Kein Kampf gegen IS-Miliz, sondern für Assad
Mit russischen Luftangriffen in Syrien beginnt eine neue Phase im Syrienkrieg, kommentiert die linksliberale Tageszeitung Der Standard: "Die eigentliche Überraschung besteht ... darin, dass nicht der 'Islamische Staat', gegen den auch die USA eine Luftallianz aufgestellt haben, Ziel des ersten russischen Schlags war. Laut US-Angaben wurden die Einsätze nördlich von Homs geflogen, wo die Rebellenpräsenz vielfältig ist: Da gibt es die syrische Al-Kaida-Filiale Nusra-Front, die türkisch gestützten Ahrar al-Sham, ... aber auch Gruppen, die der vom Westen gesponserten Opposition zugerechnet werden. Wenn sich diese Angaben auch bei gelichtetem Gefechtsnebel bestätigen, dann hat Russland zwei Dinge klargemacht: Es interveniert nicht (nur) gegen den IS, sondern für das Assad-Regime. Und es geht nicht - wie spekuliert wurde - um die Sicherung der Küstenzone als Assad-Hochburg, sondern um einen auch geografisch breiter angelegten Einsatz. Eine neue Phase im Syrien-Krieg beginnt."
Putins Wille besser als Obamas Wankelmut
Die Anti-Assad-Strategie des Westens ist unvernünftig, kritisiert Geschäftsführer der Media TI-Holding, Marcello Foa, in der liberalen Tageszeitung Corriere del Ticino: "Der Krieg gegen den IS ist richtig, solange ihn Obama führt - nicht aber, wenn Putin ihn erklärt. Die Luftangriffe sind in Ordnung, wenn sie von Frankreich geflogen werden. Doch sie sind es nicht, wenn Russland attackiert. ... Es wird mit zweierlei Maßen gemessen, das ist unhaltbar. Geostrategische Entscheidungen werden wie immer aus Gründen gefällt, die uns verborgen bleiben. Wir wissen nicht, warum die USA hartnäckig am Sturz Assads festhalten. Die Ursache der Instabilität ist nicht Assad sondern das Kalifat. Putins Linie, der ein westliches Bündnis gegen den IS fordert, scheint deshalb weitaus klarer und überzeugender als der US-amerikanische Zick-Zack-Kurs. Das Böse, das es zu entwurzeln gilt, ist der Fanatismus radikaler islamischer Minderheiten. Der Rest kann warten."

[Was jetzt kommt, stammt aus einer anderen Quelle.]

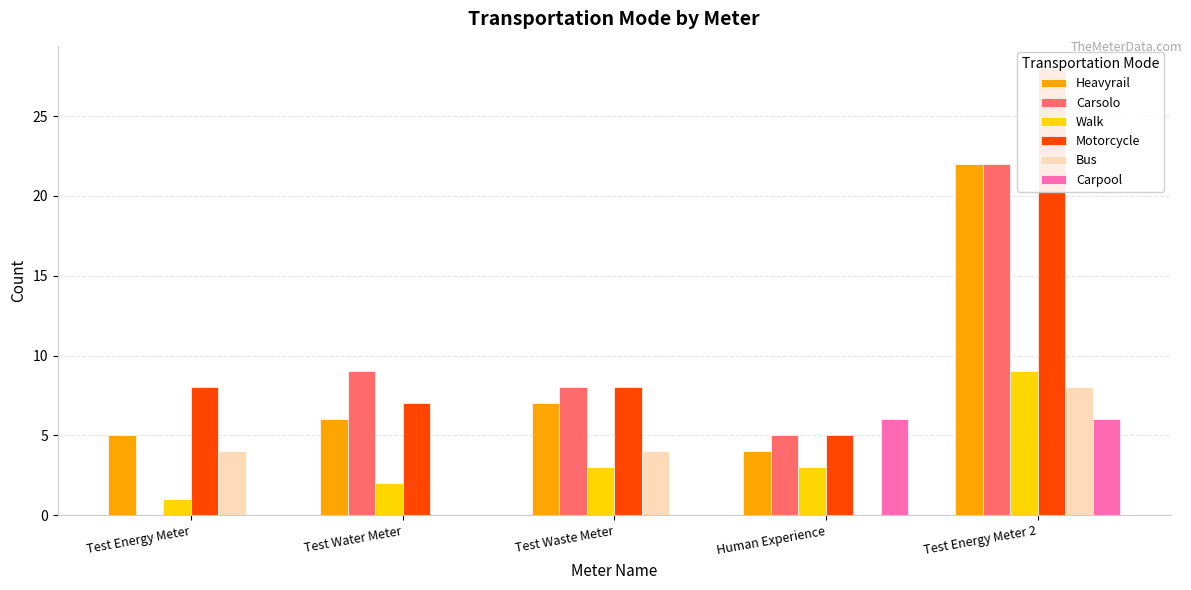

What is the difference between the maximum and minimum values in the Heavyrail series?

18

Syrien-Intervention hilft Obama
Russlands militärisches Eingreifen in Syrien kommt Obama durchaus entgegen, auch wenn es der US-Präsident nach außen hin anders darstellt, meint die linke Tageszeitung Népszava: "Putin tut Obama einen riesigen Gefallen. Obwohl Washington zuletzt stets betonte, dass der syrische Präsident Baschar al-Assad für die USA inakzeptabel sei, wäre es für Obama dennoch das kleinste Übel, wenn der Frieden um den Preis zustande käme, dass Assad an der Macht bleibt. Ein feindlicher, 'teuflischer' Diktator ist noch immer besser als jedes Chaos. Ganz zu schweigen davon, dass die russisch-amerikanischen Beziehungen sich damit endlich wieder verbessern könnten. So etwas nennt man 'zwei Fliegen mit einer Klappe schlagen'."

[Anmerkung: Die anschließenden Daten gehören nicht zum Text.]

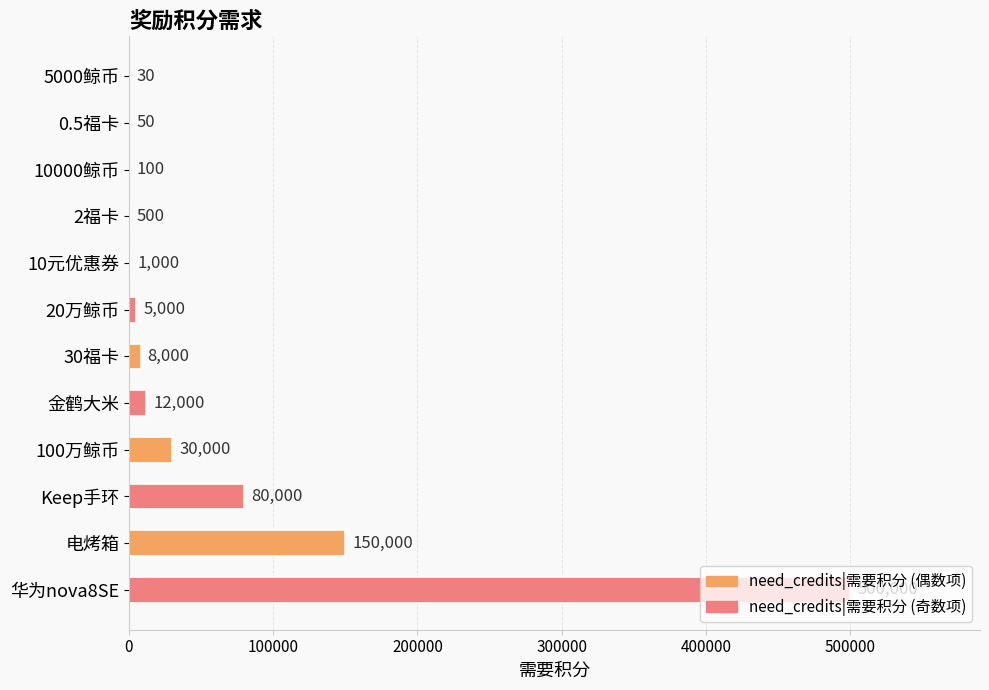

What is the greatest value displayed?

500000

Moskaus Offensive führt zu mehr Flüchtlingen
Mit der Luftunterstützung für syrische Truppen im Kampf gegen die Opposition hält sich Russlands Präsident Wladimir Putin eine ihm genehme Regierung mit verheerenden Folgen an der Macht, prophezeit die konservative Tageszeitung Die Welt: "Assad hat vor den Kalifatsirren des IS anscheinend weniger Angst als vor der nationalen Opposition. Die kämpfte bereits gegen ihn, als der IS noch in den Bergen um Mossul hockte. Moskaus Eingreifen ist eine Bankrotterklärung für den Westen, der in Syrien mit großen Worten 'rote Linien' für Assad zog und keine Konsequenzen fand, als Assad sie überschritt. Der Westen wirkte unschlüssig, ja sogar feige, und das nutzt Wladimir Putin nun aus. Seine Piloten und seine Waffenlieferungen an Assad werden in Syrien nicht weniger Flüchtlinge produzieren, sondern noch mehr."